やること:
下のデータで、「horizontal」という文字列を含む行はいくつありますか。数だけ答えてください。

┌─ 使うデータ

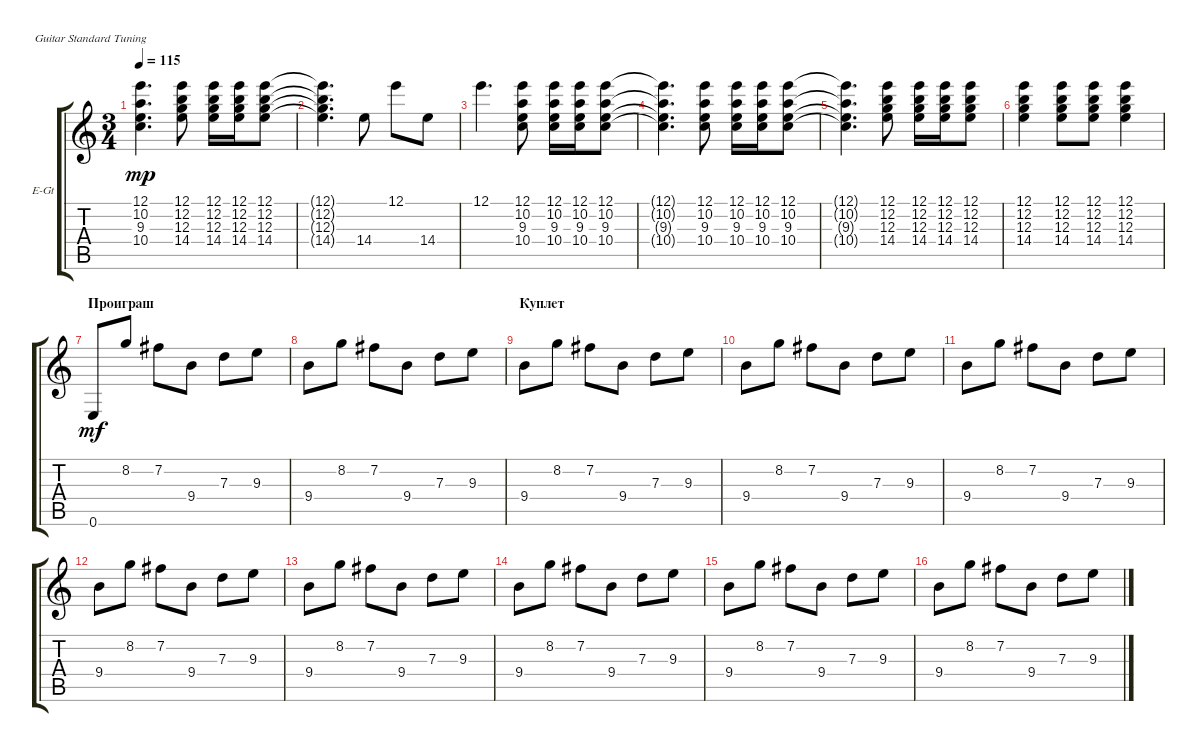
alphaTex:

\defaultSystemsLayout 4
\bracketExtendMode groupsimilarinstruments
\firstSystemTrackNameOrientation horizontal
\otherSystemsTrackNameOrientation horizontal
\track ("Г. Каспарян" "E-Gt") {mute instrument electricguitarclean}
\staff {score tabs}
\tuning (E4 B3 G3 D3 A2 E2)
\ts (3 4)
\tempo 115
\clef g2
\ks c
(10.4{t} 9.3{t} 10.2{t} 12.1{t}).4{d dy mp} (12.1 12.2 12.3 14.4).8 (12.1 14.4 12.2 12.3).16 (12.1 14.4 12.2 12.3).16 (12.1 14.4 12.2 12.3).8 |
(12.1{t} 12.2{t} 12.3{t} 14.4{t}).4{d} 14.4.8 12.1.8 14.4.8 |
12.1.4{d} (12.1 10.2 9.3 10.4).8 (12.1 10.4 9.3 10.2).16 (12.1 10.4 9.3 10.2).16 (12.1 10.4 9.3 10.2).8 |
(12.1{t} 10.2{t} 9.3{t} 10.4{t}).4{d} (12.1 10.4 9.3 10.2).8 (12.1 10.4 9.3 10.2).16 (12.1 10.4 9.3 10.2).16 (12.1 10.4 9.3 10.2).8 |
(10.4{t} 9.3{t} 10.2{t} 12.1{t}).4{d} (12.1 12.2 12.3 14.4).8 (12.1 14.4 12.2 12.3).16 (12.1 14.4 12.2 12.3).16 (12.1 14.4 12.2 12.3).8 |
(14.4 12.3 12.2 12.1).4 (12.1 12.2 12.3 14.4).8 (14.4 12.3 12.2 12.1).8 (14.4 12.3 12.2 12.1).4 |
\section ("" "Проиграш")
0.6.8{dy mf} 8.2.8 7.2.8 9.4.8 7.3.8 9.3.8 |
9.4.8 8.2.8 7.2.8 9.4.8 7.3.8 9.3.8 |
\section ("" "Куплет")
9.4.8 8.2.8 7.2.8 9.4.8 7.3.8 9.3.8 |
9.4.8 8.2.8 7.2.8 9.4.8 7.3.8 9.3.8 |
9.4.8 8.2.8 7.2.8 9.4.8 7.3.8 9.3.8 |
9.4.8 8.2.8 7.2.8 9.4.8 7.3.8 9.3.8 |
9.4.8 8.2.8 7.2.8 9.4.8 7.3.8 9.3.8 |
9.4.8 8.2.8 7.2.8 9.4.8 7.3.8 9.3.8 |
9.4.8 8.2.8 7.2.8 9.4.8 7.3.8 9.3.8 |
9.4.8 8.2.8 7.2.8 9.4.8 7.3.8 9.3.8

└─
┌─ 使うデータ

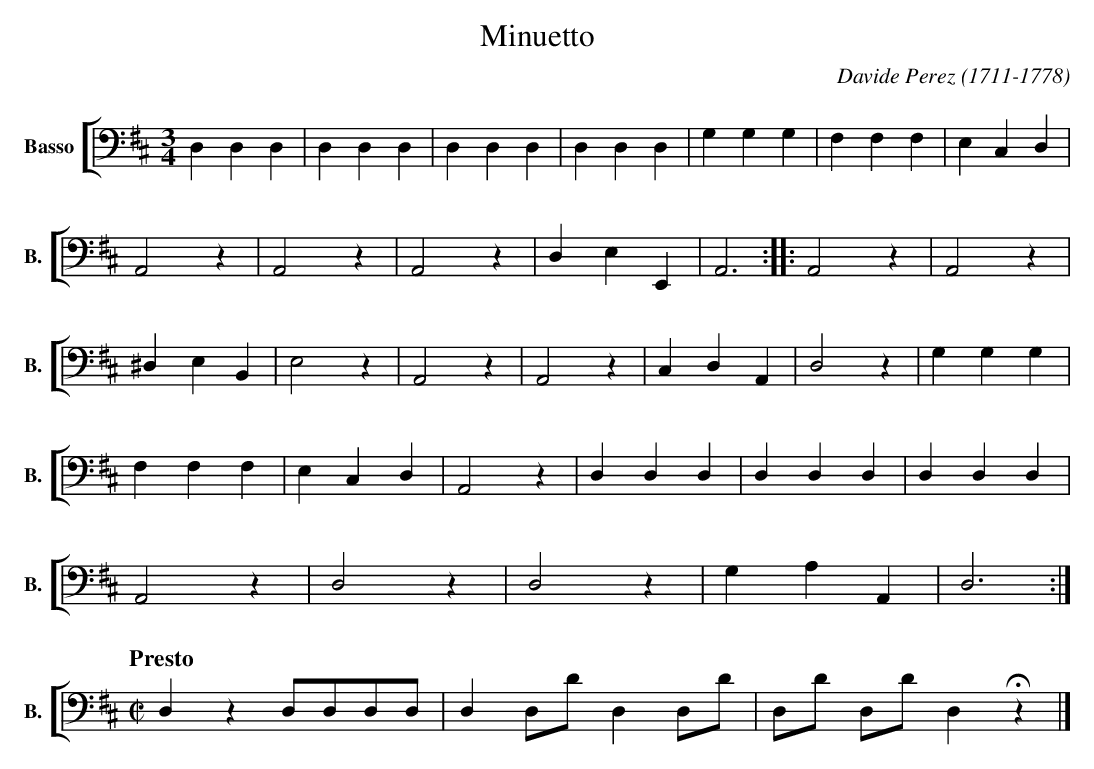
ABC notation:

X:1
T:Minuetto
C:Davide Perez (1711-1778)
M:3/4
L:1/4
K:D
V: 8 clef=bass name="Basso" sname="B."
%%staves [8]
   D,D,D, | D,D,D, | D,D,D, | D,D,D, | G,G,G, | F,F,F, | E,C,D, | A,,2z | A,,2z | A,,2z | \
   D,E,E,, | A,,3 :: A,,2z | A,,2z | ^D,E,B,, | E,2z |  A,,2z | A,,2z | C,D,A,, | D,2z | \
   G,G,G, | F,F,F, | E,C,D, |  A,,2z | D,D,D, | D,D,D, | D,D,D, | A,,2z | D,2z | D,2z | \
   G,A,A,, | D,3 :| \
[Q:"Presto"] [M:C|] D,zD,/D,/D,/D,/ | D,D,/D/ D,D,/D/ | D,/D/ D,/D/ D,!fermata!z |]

└─
┌─ 使うデータ

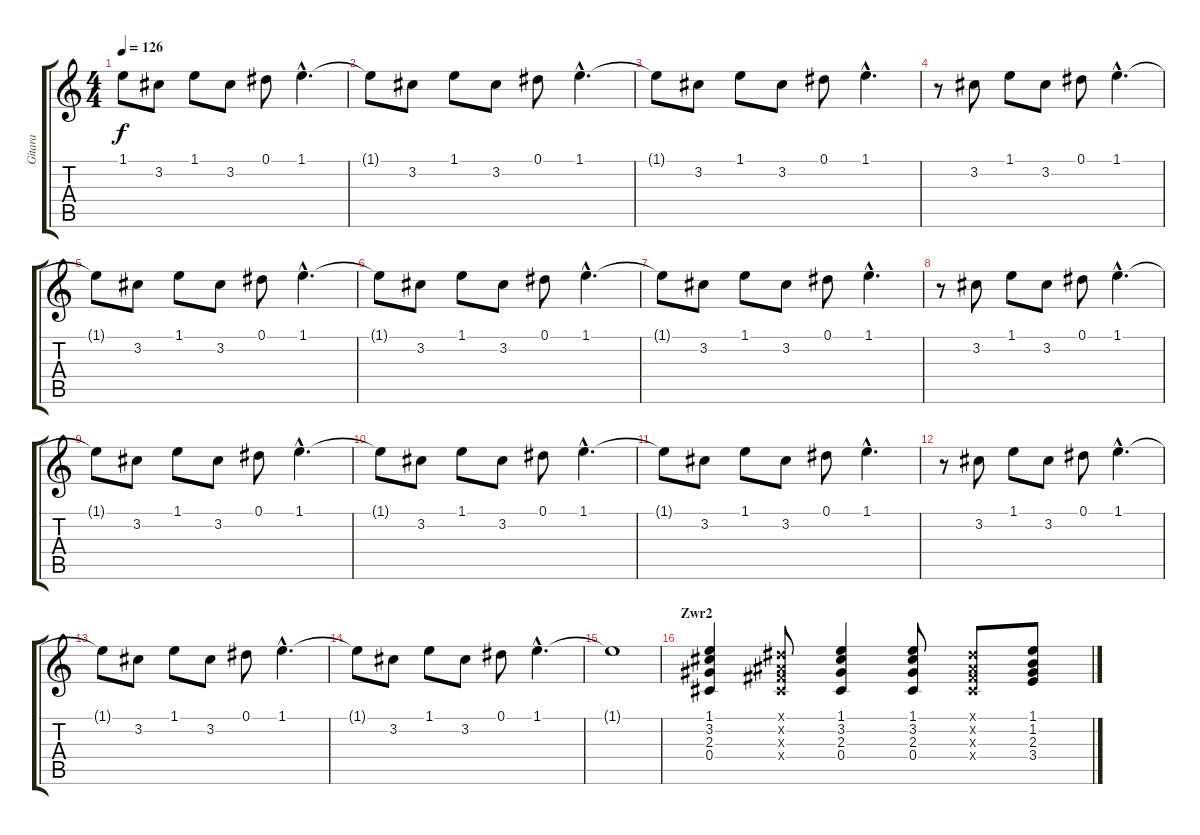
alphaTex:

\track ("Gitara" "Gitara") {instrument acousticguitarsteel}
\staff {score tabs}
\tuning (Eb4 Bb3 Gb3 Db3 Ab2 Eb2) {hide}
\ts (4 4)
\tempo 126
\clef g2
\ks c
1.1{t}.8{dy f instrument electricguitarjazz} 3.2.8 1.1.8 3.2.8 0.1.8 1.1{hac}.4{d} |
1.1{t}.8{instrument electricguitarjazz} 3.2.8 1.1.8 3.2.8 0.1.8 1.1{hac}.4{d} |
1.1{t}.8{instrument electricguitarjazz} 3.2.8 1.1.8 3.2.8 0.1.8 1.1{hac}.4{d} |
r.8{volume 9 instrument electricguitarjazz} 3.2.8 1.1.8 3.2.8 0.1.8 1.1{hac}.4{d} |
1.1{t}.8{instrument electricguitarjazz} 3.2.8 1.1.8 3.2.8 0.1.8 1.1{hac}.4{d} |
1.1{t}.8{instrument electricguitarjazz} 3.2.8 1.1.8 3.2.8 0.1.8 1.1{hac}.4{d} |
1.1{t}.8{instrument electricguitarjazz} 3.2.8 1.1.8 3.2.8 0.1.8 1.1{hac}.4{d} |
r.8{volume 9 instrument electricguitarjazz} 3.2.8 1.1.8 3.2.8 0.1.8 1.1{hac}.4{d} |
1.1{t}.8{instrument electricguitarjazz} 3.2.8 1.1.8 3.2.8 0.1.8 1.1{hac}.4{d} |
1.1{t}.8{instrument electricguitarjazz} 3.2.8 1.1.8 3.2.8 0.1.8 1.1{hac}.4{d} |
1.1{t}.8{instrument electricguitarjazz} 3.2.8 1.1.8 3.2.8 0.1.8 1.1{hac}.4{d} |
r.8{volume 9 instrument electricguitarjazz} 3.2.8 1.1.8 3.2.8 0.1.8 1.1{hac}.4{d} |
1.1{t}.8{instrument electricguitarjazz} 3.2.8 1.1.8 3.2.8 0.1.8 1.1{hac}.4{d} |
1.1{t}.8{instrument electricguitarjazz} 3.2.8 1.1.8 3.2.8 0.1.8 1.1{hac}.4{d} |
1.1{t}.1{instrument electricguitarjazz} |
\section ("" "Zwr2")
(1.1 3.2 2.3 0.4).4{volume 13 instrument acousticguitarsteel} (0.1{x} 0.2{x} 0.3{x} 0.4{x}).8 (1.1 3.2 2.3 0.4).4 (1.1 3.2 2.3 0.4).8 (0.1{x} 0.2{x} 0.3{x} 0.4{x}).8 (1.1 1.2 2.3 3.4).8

└─

求める答え:
2